Yes. R91.1 is a fully billable and specific ICD-10-CM code. It can be submitted on HIPAA-covered claim transactions without requiring a more detailed qualifier code. The code is active for the current fiscal year, October 1, 2025 through September 30, 2026, per CMS and NCHS annual updates.

When should R91.1 be used instead of a malignancy code?

Use R91.1 when no confirmed malignancy diagnosis has been established at the time of the encounter. Once a biopsy, PET scan, or other definitive workup confirms a specific diagnosis such as lung adenocarcinoma (C34.xx), the malignancy code replaces R91.1. ICD-10-CM Chapter 18 guidelines prohibit using symptom or finding codes when a definitive diagnosis has been documented.

What documentation is required to support R91.1?

Supporting documentation must include a radiology report describing a single pulmonary nodule with size, location, and margin characteristics; a clinical note from the ordering or treating provider acknowledging the finding; and a statement that no definitive diagnosis has been established. Lung-RADS or Fleischner Society category documentation strengthens medical necessity for follow-up imaging claims.

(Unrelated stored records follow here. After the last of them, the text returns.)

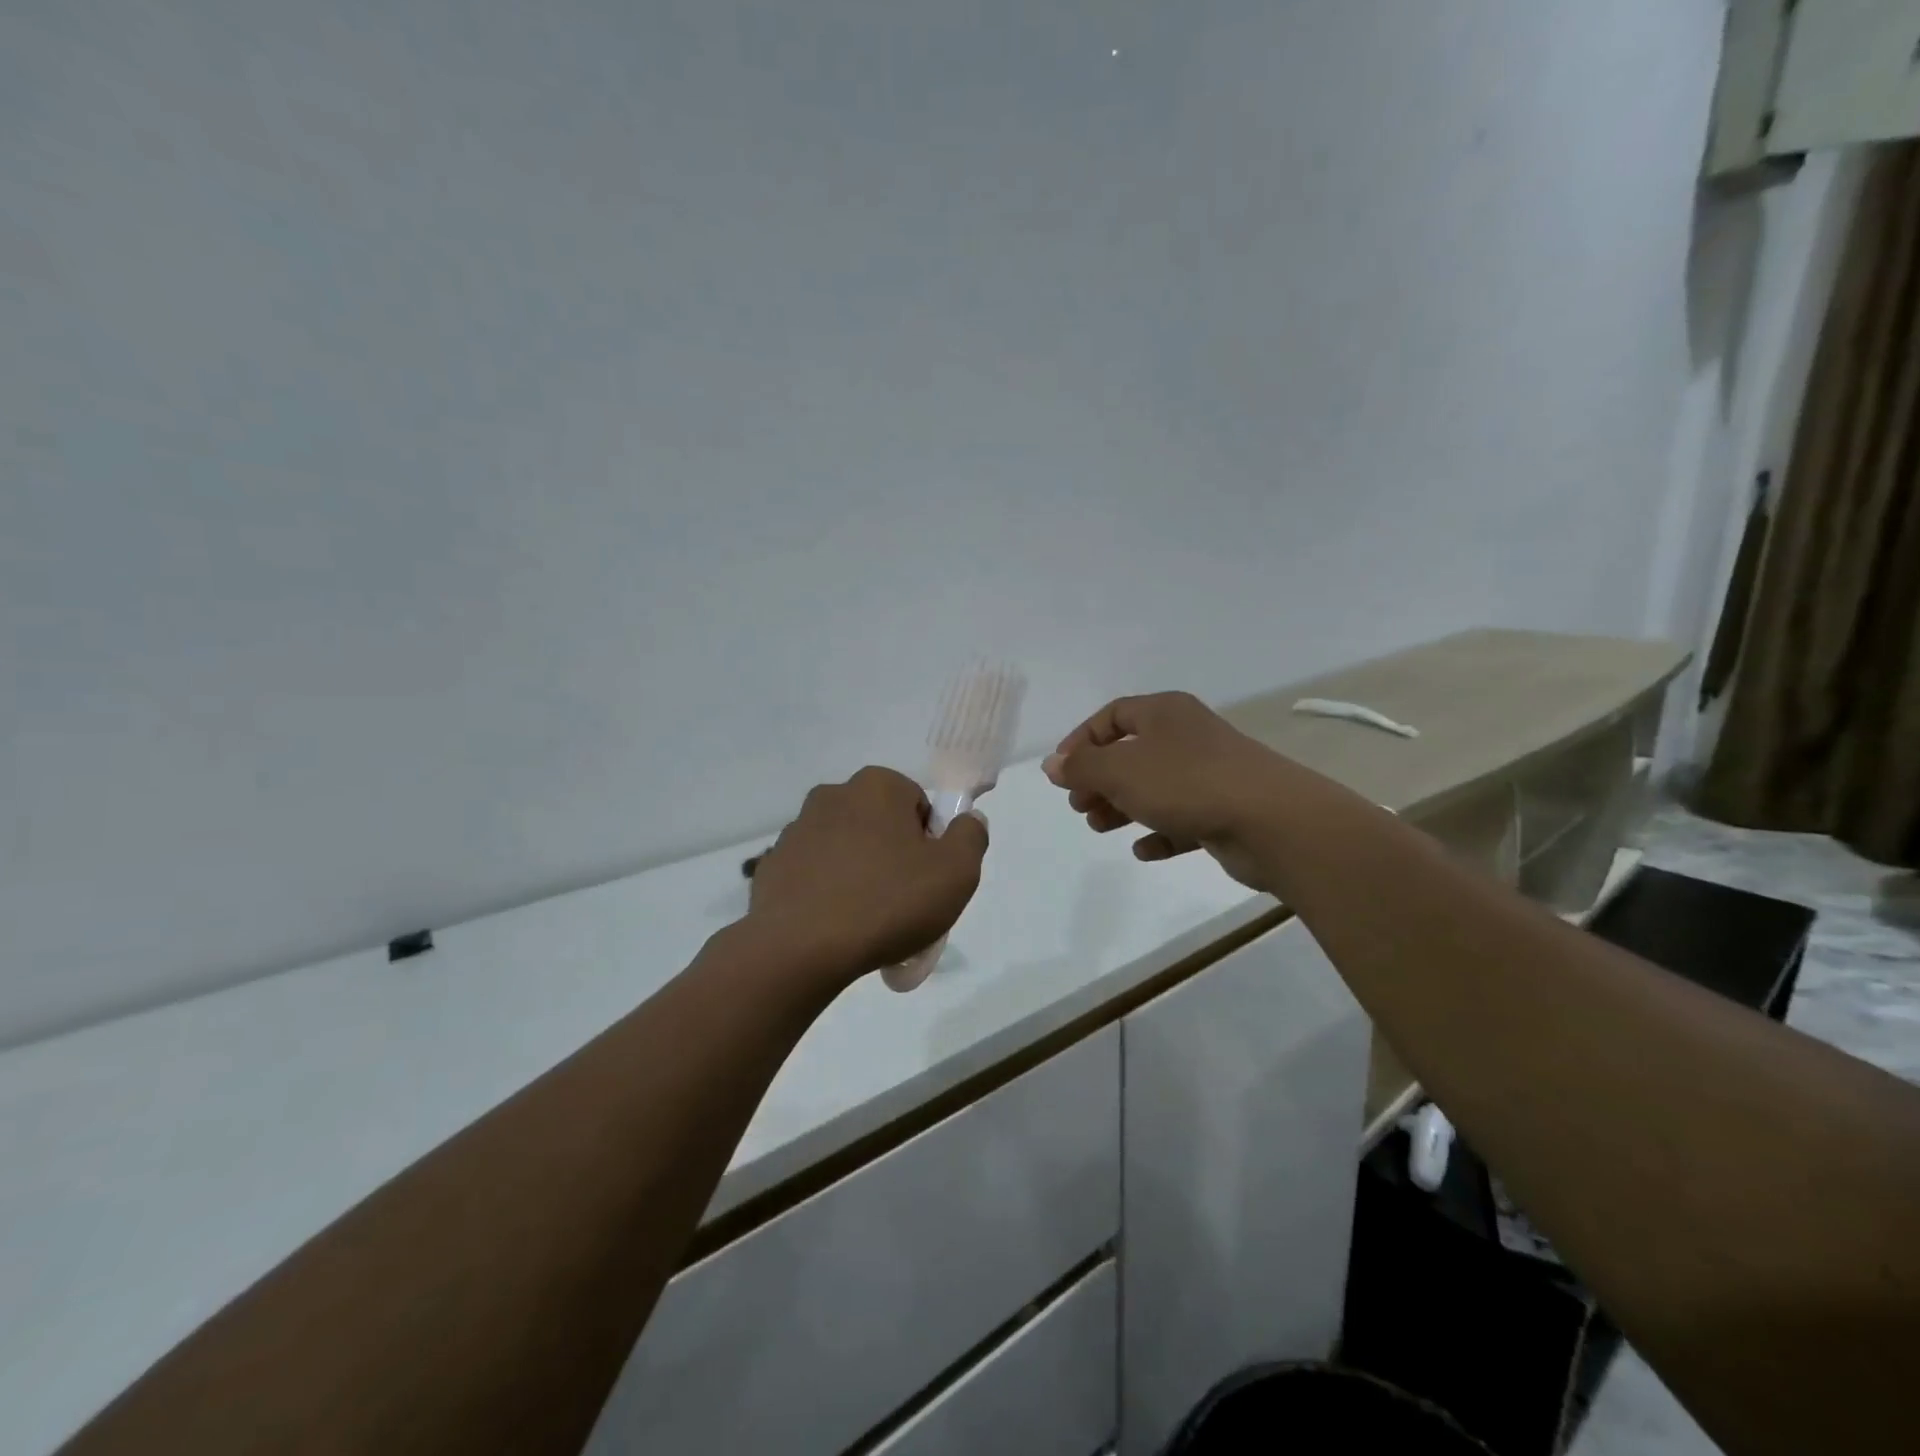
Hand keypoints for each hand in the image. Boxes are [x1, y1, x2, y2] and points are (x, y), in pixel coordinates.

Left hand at [746, 766, 989, 986]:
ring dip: (859, 874)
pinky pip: (813, 875)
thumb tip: (968, 820)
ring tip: (867, 923)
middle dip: (894, 857)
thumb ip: (971, 837)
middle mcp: (832, 795)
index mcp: (877, 786)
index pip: (918, 805)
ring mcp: (796, 831)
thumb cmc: (887, 902)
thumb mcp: (956, 873)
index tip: (928, 880)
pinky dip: (826, 893)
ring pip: (845, 850)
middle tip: (903, 904)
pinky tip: (834, 928)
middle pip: (880, 825)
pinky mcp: (772, 866)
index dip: (930, 843)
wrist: (800, 949)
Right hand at [1042, 692, 1294, 890]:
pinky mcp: (1223, 810)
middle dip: (1100, 780)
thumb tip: (1051, 765)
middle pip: (1131, 753)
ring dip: (1122, 807)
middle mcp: (1187, 737)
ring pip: (1154, 787)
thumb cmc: (1186, 783)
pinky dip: (1159, 832)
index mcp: (1164, 713)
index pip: (1112, 716)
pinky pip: (1181, 818)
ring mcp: (1209, 774)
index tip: (1062, 772)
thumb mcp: (1120, 771)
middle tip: (1079, 805)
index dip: (1082, 740)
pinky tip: (1143, 850)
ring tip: (1098, 827)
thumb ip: (1082, 767)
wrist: (1272, 821)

What is a coin lesion of the lung and how is it coded?

A coin lesion is a historical radiologic term for a well-circumscribed, round pulmonary opacity, typically smaller than 3 cm, resembling the shape of a coin on a chest X-ray. The term predates modern CT characterization. Under current ICD-10-CM guidelines, a coin lesion of the lung is an included term under R91.1 and is coded identically to a solitary pulmonary nodule.